What to produce
Down to the last word, output the records below, skipping any images.

Stored items from a collection:

┌────────

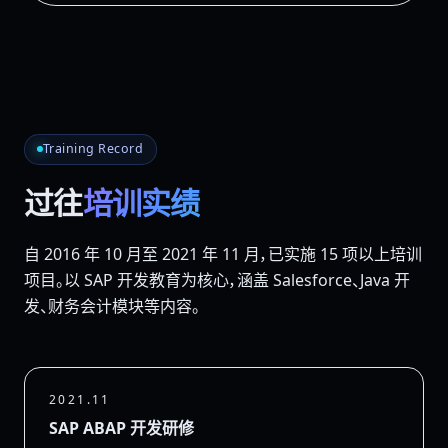
Training Record
过往
培训实绩
自 2016 年 10 月至 2021 年 11 月，已实施
15 项以上培训
项目
。以 SAP 开发教育为核心，涵盖 Salesforce、Java 开
发、财务会计模块等内容。
2021.11
SAP ABAP 开发研修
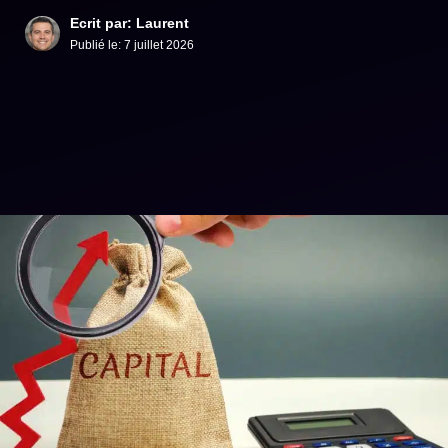
Ecrit par: Laurent
Publié le:
7 juillet 2026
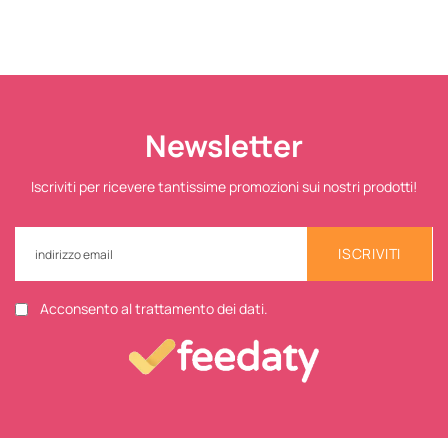
Newsletter
Iscriviti per ricevere tantissime promozioni sui nostri prodotti!
ISCRIVITI
Acconsento al trattamento dei dati.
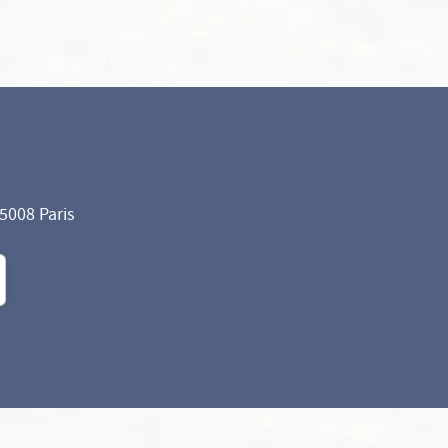
75008 Paris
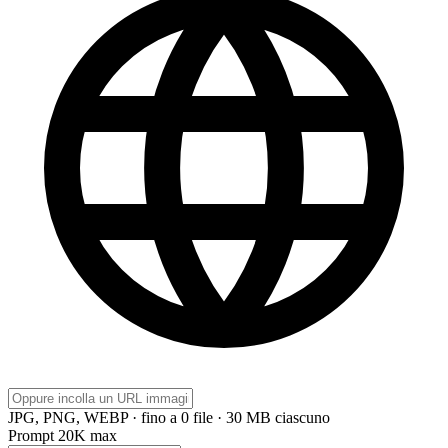
JPG, PNG, WEBP · fino a 0 file · 30 MB ciascuno
Prompt
20K max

└────────

Solution to this exercise
Training Record
过往
培训实绩
自 2016 年 10 月至 2021 年 11 月，已实施
15 项以上培训
项目
。以 SAP 开发教育为核心，涵盖 Salesforce、Java 开
发、财务会计模块等内容。
2021.11
SAP ABAP 开发研修
Ecrit par: Laurent
Publié le:
7 juillet 2026
Newsletter
Iscriviti per ricevere tantissime promozioni sui nostri prodotti!
ISCRIVITI
Acconsento al trattamento dei dati.
75008 Paris
JPG, PNG, WEBP · fino a 0 file · 30 MB ciascuno
Prompt
20K max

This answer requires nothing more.